DRINKING IS FOR AFTER THE DRIVING IS DONE: Just don't do it. Drinking puts everyone on the trail in danger. Drinking and driving is not just dumb, it is illegal. The laws are the same as when driving in town or on the interstate. Just having an open container in a vehicle is illegal in all states west of the Mississippi River. This does not change because you are in the forest. Off-roading is challenging enough without being drunk or high on the trail.
ONLY FRIENDLY PETS, PLEASE: It is simple. If your dog is a danger to people or other pets, leave Fido at home. I have seen a few people wear out their welcome due to an aggressive pup.

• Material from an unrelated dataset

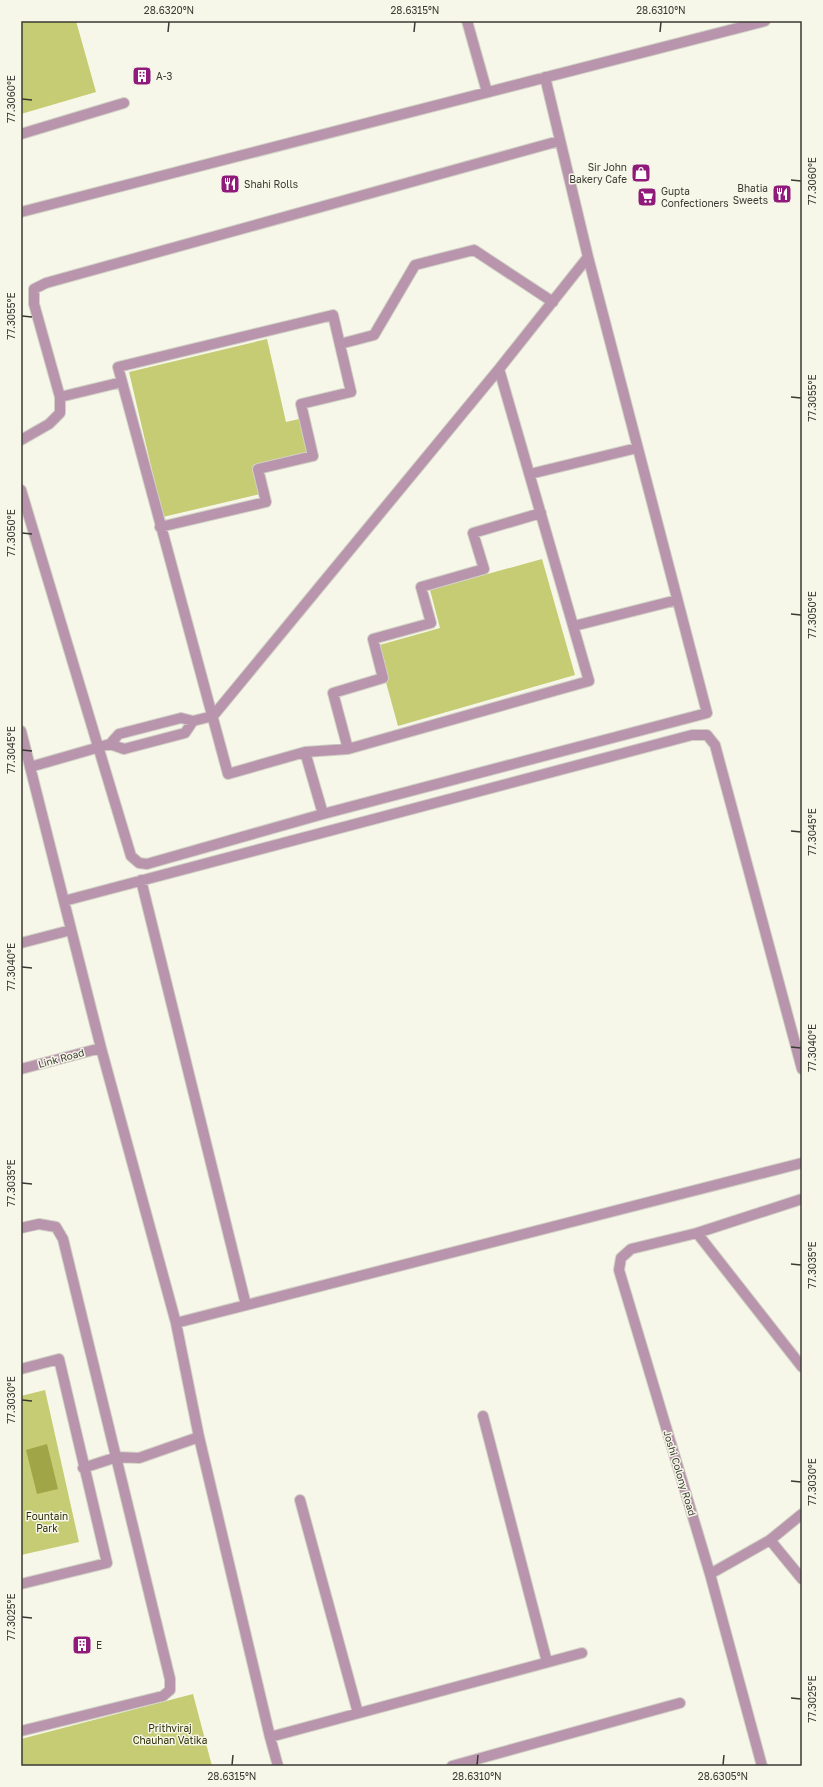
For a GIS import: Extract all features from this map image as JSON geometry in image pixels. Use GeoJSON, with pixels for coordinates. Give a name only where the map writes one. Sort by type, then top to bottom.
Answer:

BE KIND TO OTHERS YOU MEET ON THE TRAIL: Share the trail. Move over when you can and give motorcycles, ATVers, and faster-moving folks, the right of way. Move past hikers slowly, don't kick up any more dust than you have to, and be friendly. If you encounter horses, move to the side of the road and turn off your engine. Some horses are quite skittish, so ask the rider how best to proceed if needed. If you have to pass horses, go slow and try to keep the engine as quiet as you can. It really should go without saying, but no revving engines and no horns, please.
MEN TO THE LEFT BECAUSE WOMEN ARE ALWAYS RIGHT: This is not meant to offend anyone. It is just an easy way to remember the rule. When the group stops in a spot without facilities, this is a good rule of thumb to prevent conflicts in the bushes. Please remember to bury anything left behind at least 6” deep.
EXCEPTIONS: Rules are good things, but sometimes safety dictates an exception. These rules are not set in stone for a reason. An experienced off-roader will know this and adjust as needed. As Captain Jack Sparrow's pirate crew might remind us, "These rules are really more like guidelines, anyway". Knowing the rules is important. Learning when to use a little common sense and adjust them for the situation a sign of real experience. Remember, there is just one unalterable, never changing, rule in off-roading. That is SAFETY FIRST!
Of course, there are always more "rules" one can add. However, this is a good start. In the end, it all boils down to one simple phrase: BE FRIENDLY, BE HELPFUL & BE SAFE.